Responding to the triggering of Article 7, Polish Prime Minister Mateusz Morawiecki said that the country is “as devoted to the rule of law as the rest of the EU,” and called on the EU partners for open and honest dialogue. “I believe that Poland’s sovereignty and the idea of United Europe can be reconciled,” Morawiecki tweeted.
PiS spokeswoman Beata Mazurek dismissed the Commission’s decision to trigger Article 7, saying the decision “had no merit” and that it was “solely a political decision.” She also stated that the EU’s actions could be related to Warsaw’s opposition to accepting Muslim refugees, according to Reuters.
Polish Justice Minister Zbigniew Ziobro told Polish state news agency PAP that he is puzzled over the “politically motivated” decision, stressing Warsaw strictly adheres to EU laws. Ziobro, who also serves as chief prosecutor as part of the judicial reforms, said Poland’s government “must continue the reforms.” Poland’s national-conservative government has justified the measures, claiming the courts need to change because they are inefficient and remain steeped in a communist-era mentality.
Siding with Poland, Hungarian Prime Minister Zsolt Semjen decried the Commission’s decision, saying Budapest will “defend” Poland by vetoing any disciplinary measures.
Meanwhile, setting the stage for a conflict between Poland and Germany, as we reported previously and ahead of Timmerman’s announcement, the German government said it would support the Commission if it decided to open proceedings against Poland. “If it comes to the decision we will support,” German Chancellor Angela Merkel’s spokesman Steffen Seibert told reporters on Wednesday morning. Earlier reports suggested that France would back the move.
The first step towards stripping Poland of its voting rights comes amid an ongoing dispute between Brussels and Warsaw. The EU says 13 reforms adopted by Poland in the space of two years have affected “the entire structure of the justice system” and enabled the executive and legislative branches “to politically interfere” with the judicial one.

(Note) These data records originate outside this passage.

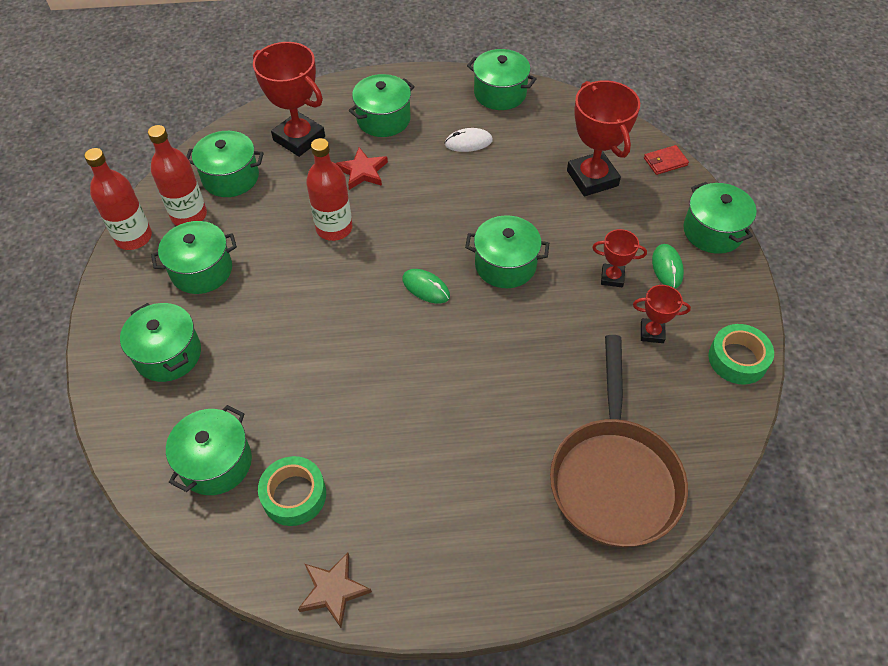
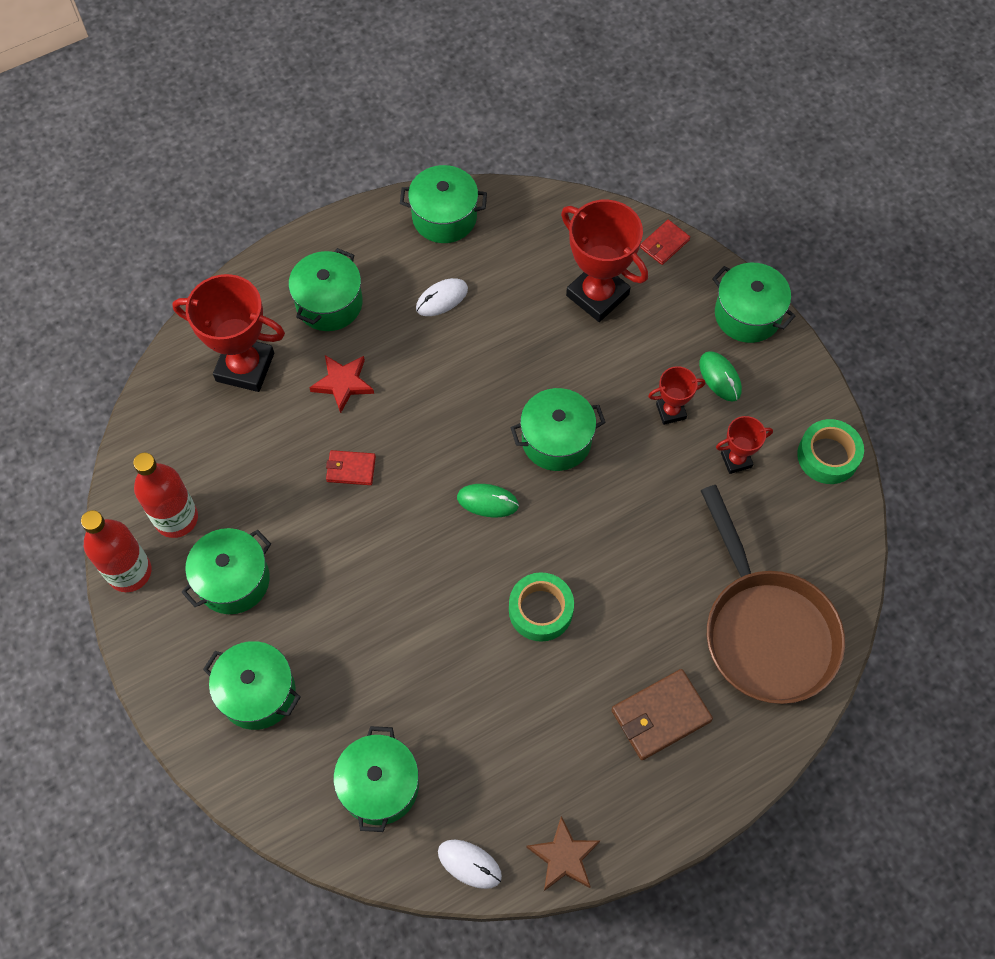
camera: 25 degrees left, 10 degrees up
(230, 177) = (195, 450): green pot -> none
(250, 559) = (469, 864): none -> white mouse
(294, 495) = (476, 783): green tape -> green tape (540, 610)
(334, 228) = (351, 469): red bottle -> red wallet
(482, 508) = (660, 715): none -> brown wallet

The hostiel relationship between Poland and Brussels emerged earlier this year, when protests erupted over the efforts to change the judiciary system. Opposition parties, rights groups, judges’ lobbies, the Council of Europe, the EU Commission, and European countries including Germany and France also said the proposed changes would erode judicial independence by bringing the courts under the direct control of the government.
Poland and the EU have also clashed over migration, as Warsaw has refused to accept migrants as part of a quota system devised during the European refugee crisis. Then-Prime Minister Beata Szydlo said in November that the decision has resulted in her country being seen as “a country free of terrorism.”
Ironically, today’s Aritcle 7 announcement will almost certainly end up being another typically European theatrical plot which goes nowehere fast: member EU states need unity to implement the sanctions, which have already been opposed by Hungary, who promised to veto any such move. Budapest has its own dispute with Brussels over migrant issues, with its PM Viktor Orban being one of the most vocal critics of mandatory migrant quotas. He has warned that quotas would result in “tens of millions” of migrants flocking to Europe.
In other words, if Europe wants to punish the vocal offenders, it would need a carve out for Poland, Hungary and the Czech Republic, all of which are engaged in some spat with the EU.